Ligo no primeiro. Ele tinha mencionado uma Raquel, aí me atende uma Janaína. Tremi a voz. Expliquei a situação. Pediu pra eu esperar.

17h00m

Continuo esperando, mas do outro lado da rua, numa padaria, bebendo pingado e vendo uns retardados fazendo papel de idiota no programa da Galisteu, com aquela perniciosa certeza de que eles ganham de duas a vinte vezes mais do que eu. Já tem cinco minutos que pedi um pão na chapa.

- Amigo - Peço pro rapaz que sempre me atende - cadê meu pão?

- Ô NEI - Ele grita pro chapeiro - É PRA HOJE O CHAPA, TÁ?

Uns caras que estavam ao meu lado caem na risada. Chove lá fora. É uma tarde agradável.

17h02m

Meu pão na chapa chegou. Aparentemente, fritaram uns bacons e depois colocaram ele em cima. Está uma bela duma merda, o gosto.

17h19m

Estou no ônibus lotado, com esses três rapazes que caminhavam atrás de mim no caminho pro ponto. Um ficava aloprando o outro, chamando de bicha e etc., mas, no fundo, eu sentia que era pra mim, por causa do meu cabelo. Continuavam com a zoeira no ônibus. Daí eu olhei pra cara de um deles. E gostaria que fosse comigo mesmo a zoação em relação à pederastia: esse que eu olhei é marido de uma cidadã que eu tive um caso durante um longo e frutífero ano. Não que eu ache isso lindo, mas é a vida. Justiça poética?

■ **Material extraído**
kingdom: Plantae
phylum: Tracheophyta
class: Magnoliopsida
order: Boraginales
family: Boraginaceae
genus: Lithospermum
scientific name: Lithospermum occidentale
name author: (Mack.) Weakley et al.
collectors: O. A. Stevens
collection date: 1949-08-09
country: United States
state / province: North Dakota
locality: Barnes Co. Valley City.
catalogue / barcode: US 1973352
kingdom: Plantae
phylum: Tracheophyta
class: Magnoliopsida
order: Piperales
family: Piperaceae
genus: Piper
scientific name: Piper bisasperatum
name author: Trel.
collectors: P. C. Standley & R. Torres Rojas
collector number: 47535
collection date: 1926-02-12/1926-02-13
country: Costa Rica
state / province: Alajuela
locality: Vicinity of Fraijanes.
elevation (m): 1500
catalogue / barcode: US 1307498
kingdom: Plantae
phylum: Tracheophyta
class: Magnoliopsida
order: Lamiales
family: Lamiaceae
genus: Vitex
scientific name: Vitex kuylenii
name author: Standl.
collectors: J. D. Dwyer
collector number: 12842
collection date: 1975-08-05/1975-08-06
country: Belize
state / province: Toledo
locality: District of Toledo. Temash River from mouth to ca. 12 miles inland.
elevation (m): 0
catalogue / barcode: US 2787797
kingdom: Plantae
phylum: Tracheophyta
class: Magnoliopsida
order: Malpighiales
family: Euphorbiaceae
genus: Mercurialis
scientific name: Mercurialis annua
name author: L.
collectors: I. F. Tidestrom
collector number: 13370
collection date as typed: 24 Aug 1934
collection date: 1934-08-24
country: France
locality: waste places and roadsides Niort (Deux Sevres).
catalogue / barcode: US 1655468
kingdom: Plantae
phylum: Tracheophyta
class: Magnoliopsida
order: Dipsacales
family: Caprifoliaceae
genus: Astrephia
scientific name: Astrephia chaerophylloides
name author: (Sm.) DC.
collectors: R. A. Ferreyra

■ **O que se pede**
Indique se cada afirmação concorda com o texto fornecido, respondendo sim ou não e citando literalmente as palavras do texto que decidem a questão: (a) na primeira ligação, quem atende é uma Raquel; (b) na padaria, quem narra bebe pingado; (c) faz sol na tarde descrita.

■ **Resultado**
(a) Não: "Ele tinha mencionado uma Raquel, aí me atende uma Janaína."
(b) Sim: "bebendo pingado"
(c) Não: "Chove lá fora."